(Beginning of Supplied text)

This cake is a little bit of effort, but well worth it. Perfect to impress your keto or non-keto friends alike! 

Prep Time 20 minutes
Cook Time 40 minutes
Total Time 1 hour
Servings 8 large slices
Calories 354 kcal

Ingredients

  • 9 large eggs separated into two large bowls
  • 1/2 teaspoon cream of tartar
  • 1 teaspoon vanilla extract or paste
  • 1/2 cup xylitol
  • 50 grams butter melted and cooled
  • 1/2 teaspoon salt
  • 1/4 cup coconut flour
  • 1/4 cup almond flour
  • 1/2 cup cocoa
  • 2 teaspoons baking powder

To Serve

  • 400 ml heavy whipping cream 1
  • 1 teaspoon vanilla paste
  • 1 tablespoon xylitol
  • 8 strawberries plus extra to serve

Instructions

  1. Preheat the oven 170 degrees and line a 20 centimetre springform cake pan with baking paper. 

  2. To make the sponge, separate the eggs into two large bowls. Whisk together the egg yolks, vanilla extract, xylitol and salt until thoroughly combined. 

  3. In a separate bowl, sift together the coconut flour, almond flour, cocoa and baking powder. Ensure you break down any lumps in the flours.

(End of Supplied text)
(Beginning of Provided data)

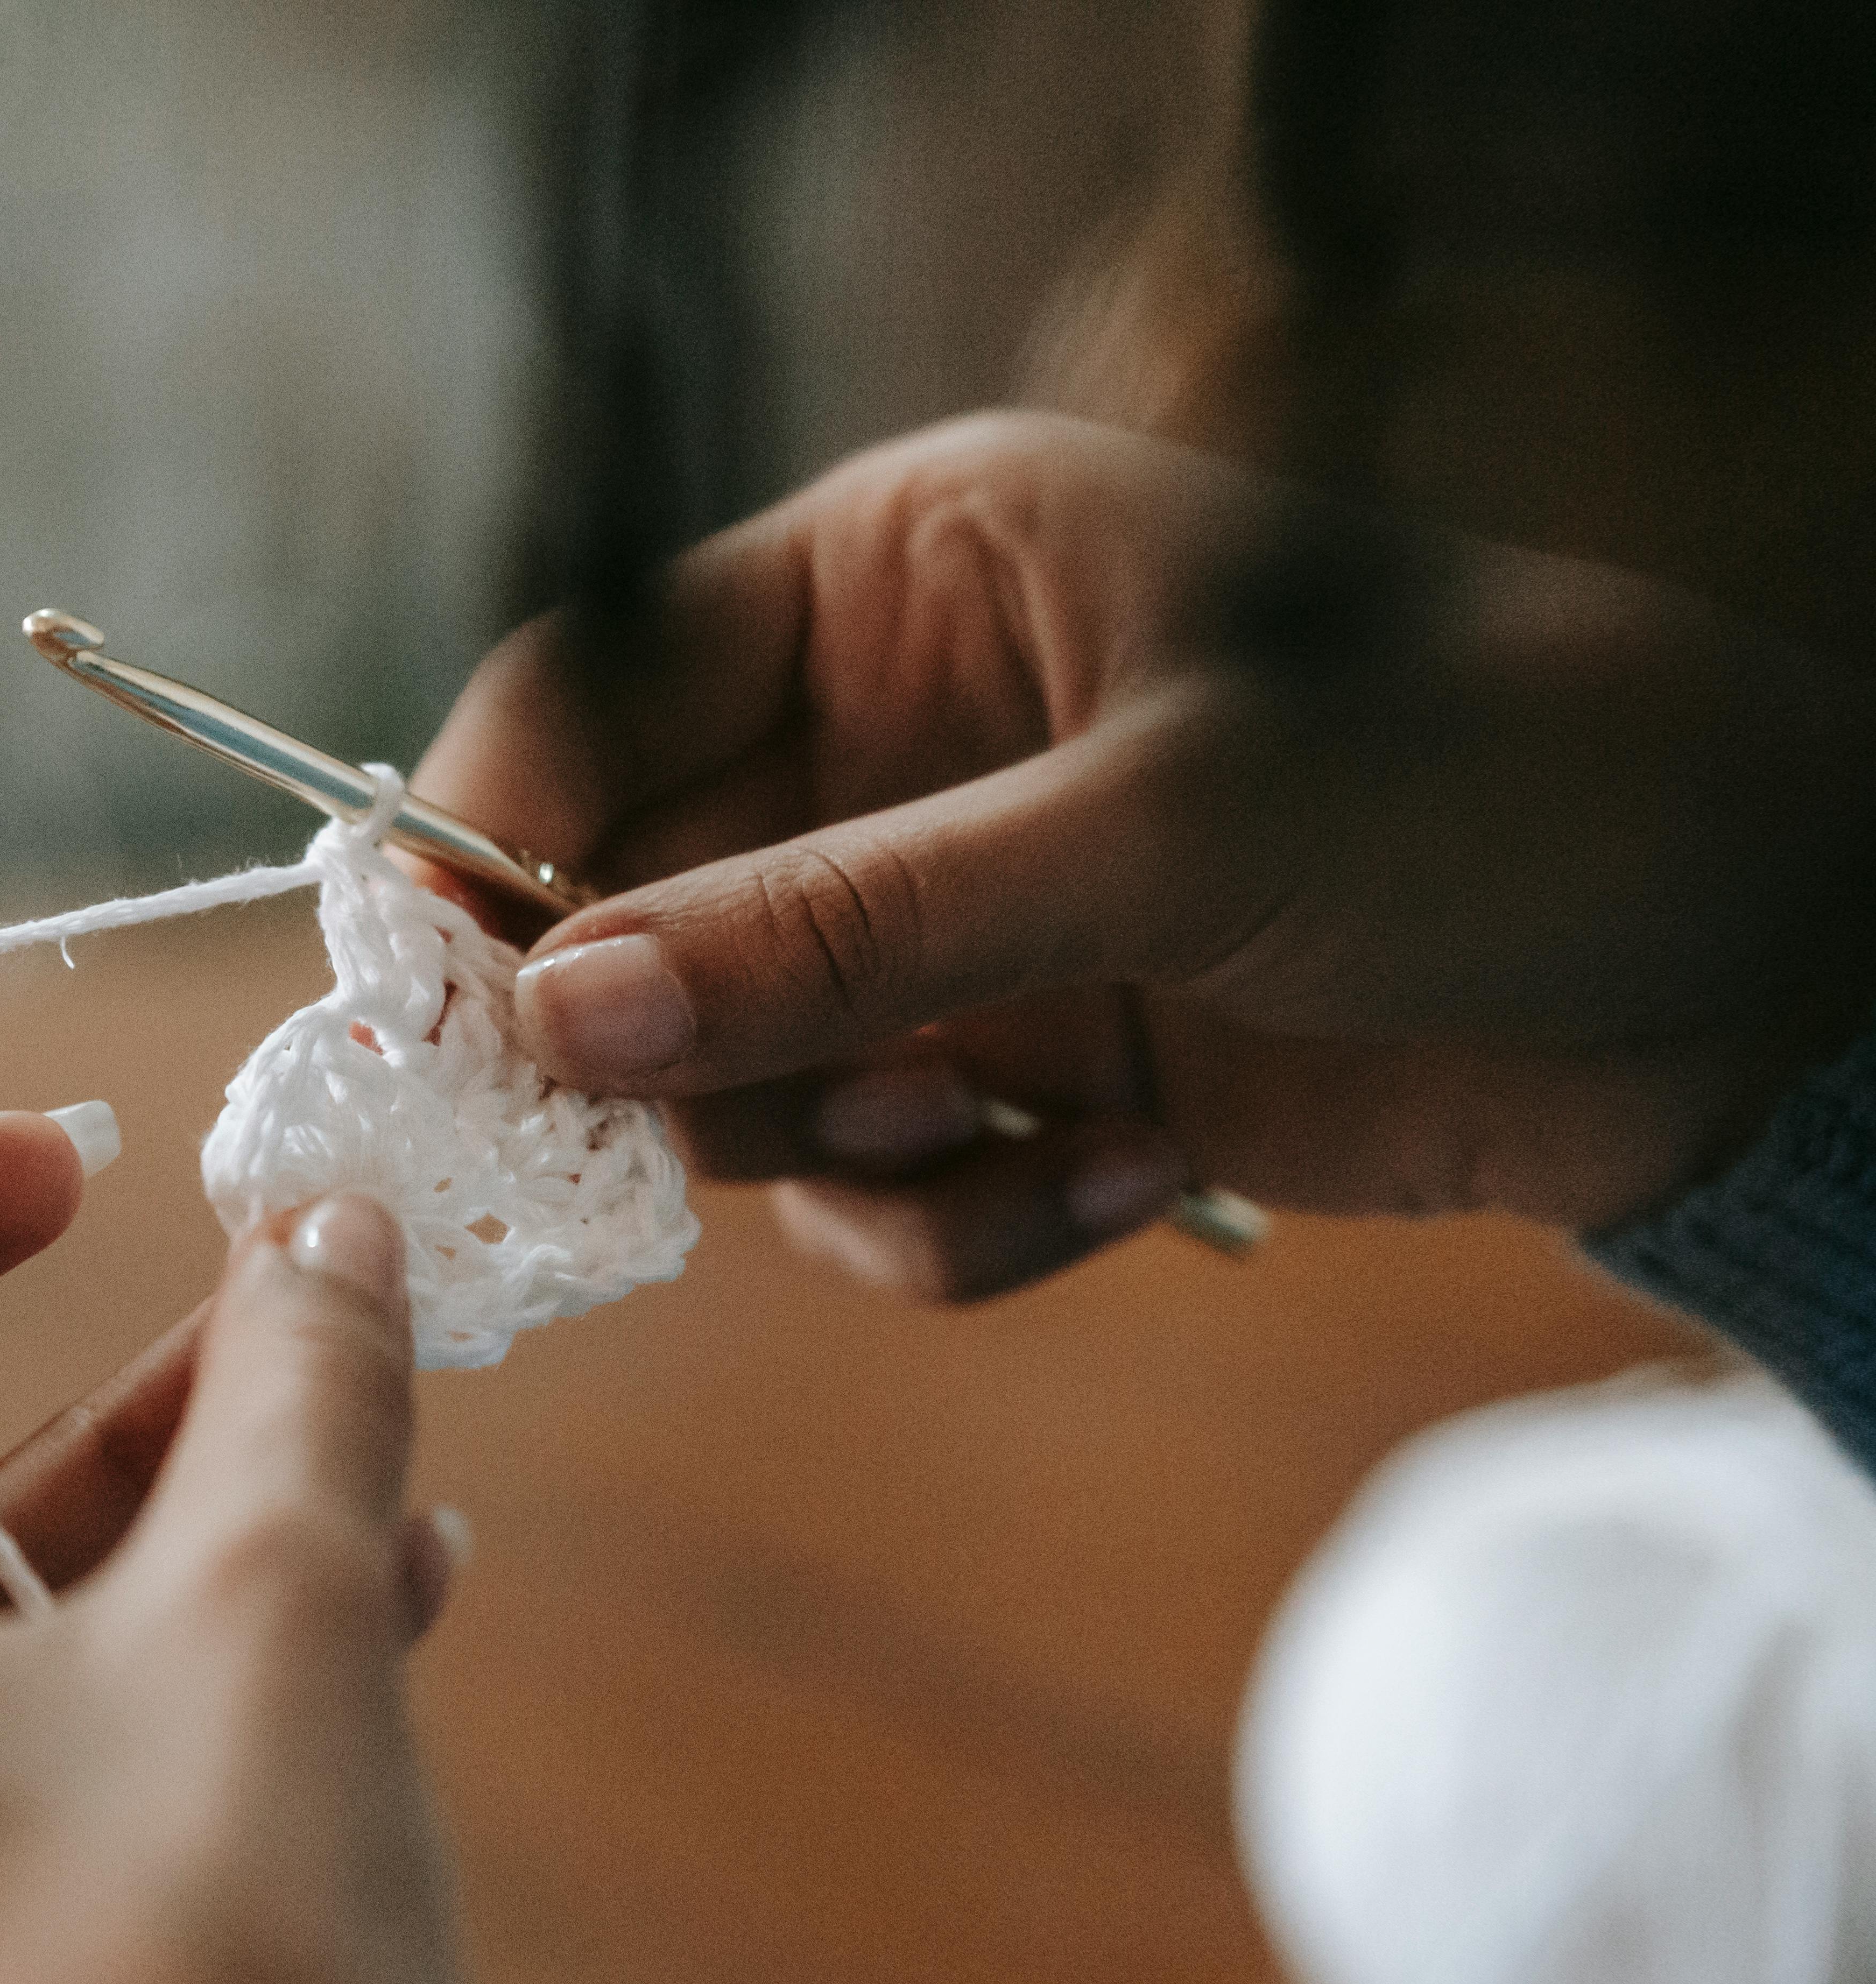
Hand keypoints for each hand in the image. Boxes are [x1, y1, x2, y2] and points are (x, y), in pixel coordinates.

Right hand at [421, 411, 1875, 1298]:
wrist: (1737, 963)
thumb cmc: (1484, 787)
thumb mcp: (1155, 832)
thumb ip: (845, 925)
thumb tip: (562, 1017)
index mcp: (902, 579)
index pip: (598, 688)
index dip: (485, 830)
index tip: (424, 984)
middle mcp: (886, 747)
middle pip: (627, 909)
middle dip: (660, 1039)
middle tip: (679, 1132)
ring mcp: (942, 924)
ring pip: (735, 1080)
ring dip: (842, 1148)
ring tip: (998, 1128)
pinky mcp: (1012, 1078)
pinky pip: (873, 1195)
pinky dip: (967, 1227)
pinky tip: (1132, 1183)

(End of Provided data)

▶ _Problems to work on_
**a.** In the cake recipe, what size cake pan is lined with baking paper?
**b.** Please go on with the cake recipe, picking up after its third instruction.
The records aren't needed for these tasks.

▶ _Results of the tasks_
**a.** A 20 centimetre springform cake pan.

**b.**
  4. Add the cream of tartar to the egg whites and using beaters or a stand mix, whisk the egg whites to stiff peaks. 

  5. Combine the sifted dry ingredients to the egg yolks and whisk until smooth. Add the melted butter and mix to incorporate evenly. 

  6. Fold in the beaten egg whites, a quarter of the whites at a time. Fold as gently as you can to preserve the air and create a fluffy sponge.

  7. Gently spoon the mixture in to the prepared cake tin and bake for 35 - 40 minutes until a skewer inserted into the centre comes out clean. Remove and allow to cool on a wire wrack. 

  8. Once cool, cut the cake in half. Whip together the cream, xylitol and vanilla until firm and spread half in between the two pieces of cake and spread the remaining half on top. Decorate with fresh strawberries.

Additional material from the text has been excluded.